Dataset records
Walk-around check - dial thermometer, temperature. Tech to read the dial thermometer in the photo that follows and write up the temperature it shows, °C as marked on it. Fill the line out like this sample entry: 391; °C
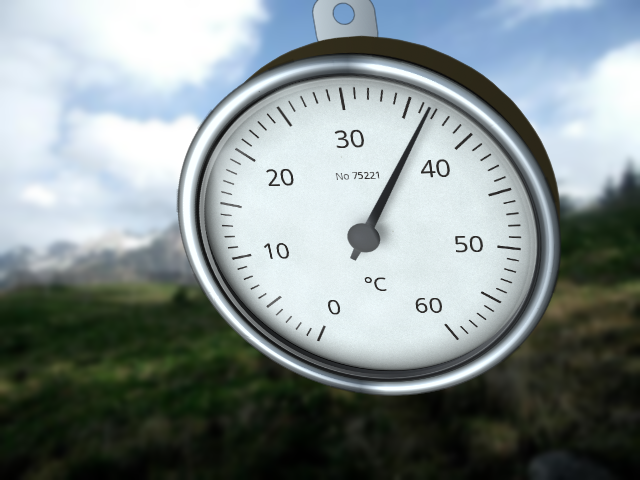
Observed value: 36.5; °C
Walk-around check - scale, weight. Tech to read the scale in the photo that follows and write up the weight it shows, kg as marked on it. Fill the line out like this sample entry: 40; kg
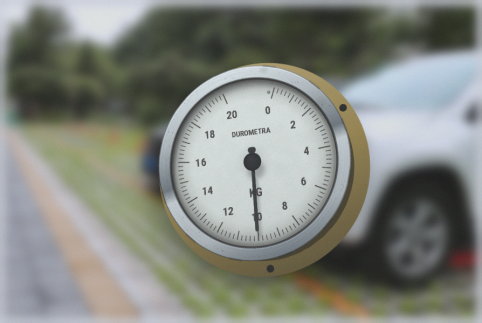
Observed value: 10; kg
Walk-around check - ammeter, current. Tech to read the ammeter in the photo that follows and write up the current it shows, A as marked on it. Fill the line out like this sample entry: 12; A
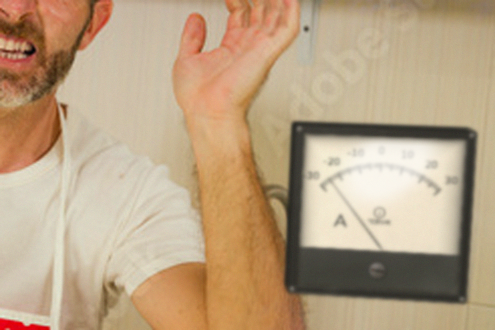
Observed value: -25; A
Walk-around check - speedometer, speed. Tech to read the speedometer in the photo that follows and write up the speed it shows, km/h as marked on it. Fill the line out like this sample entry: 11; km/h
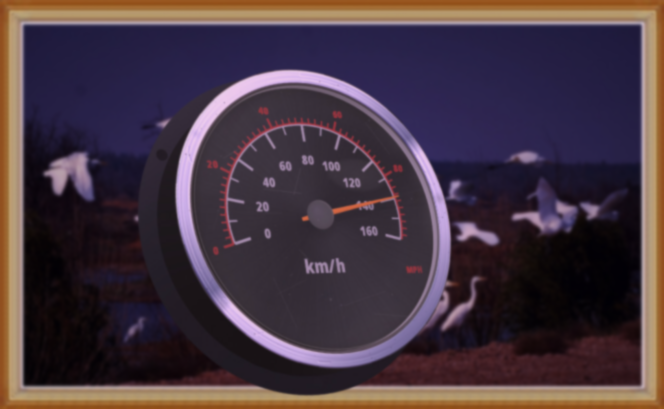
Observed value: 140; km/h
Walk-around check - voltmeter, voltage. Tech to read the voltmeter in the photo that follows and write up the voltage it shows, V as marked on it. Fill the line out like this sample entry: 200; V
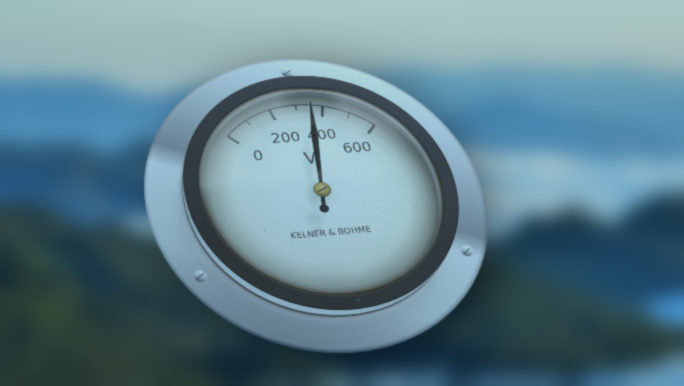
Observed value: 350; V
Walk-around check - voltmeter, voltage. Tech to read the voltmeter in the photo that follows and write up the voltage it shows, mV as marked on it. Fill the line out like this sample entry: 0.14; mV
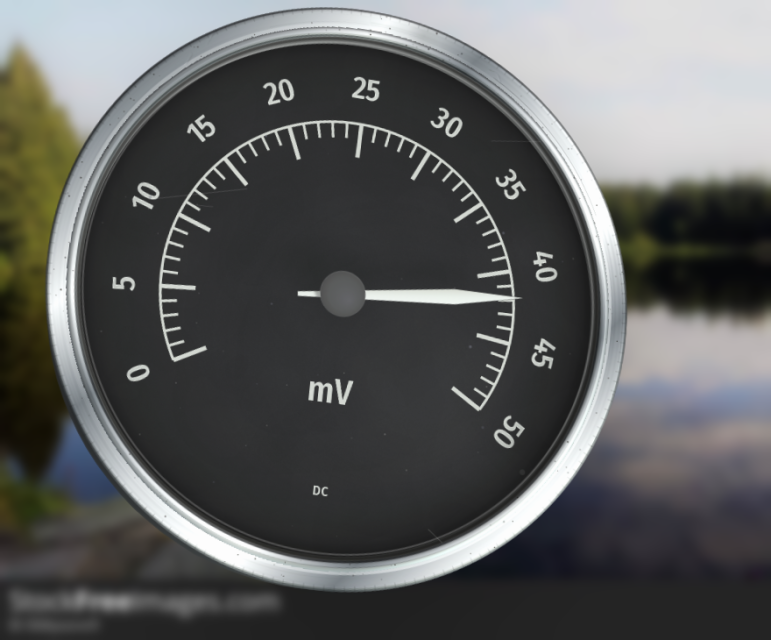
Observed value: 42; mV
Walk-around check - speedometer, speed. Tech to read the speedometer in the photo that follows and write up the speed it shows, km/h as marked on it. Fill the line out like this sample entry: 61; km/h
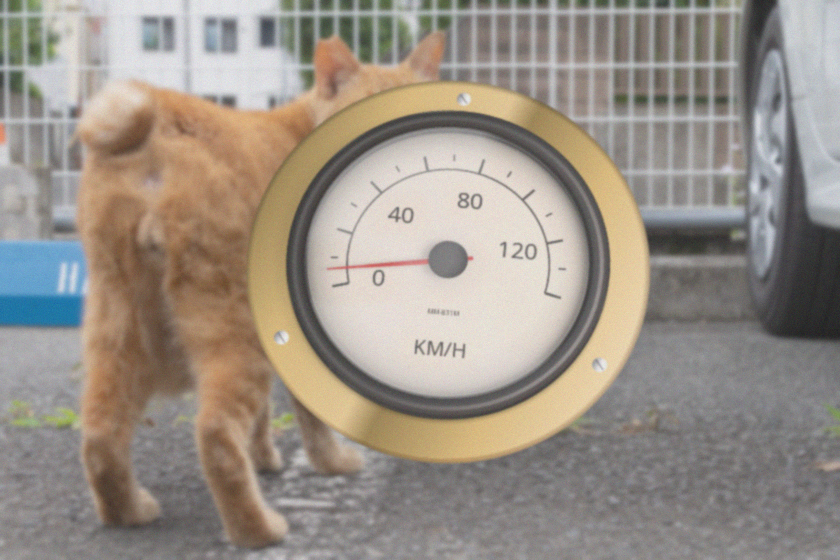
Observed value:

* _TASK_
Please select and copy every line of the data above that contains the word "value". Case counts.

* _ANSWER TO THIS TASK_
Observed value: 36.5; °C
Observed value: 10; kg
Observed value: -25; A
Observed value: 140; km/h
Observed value: 350; V
Observed value: 42; mV
Observed value:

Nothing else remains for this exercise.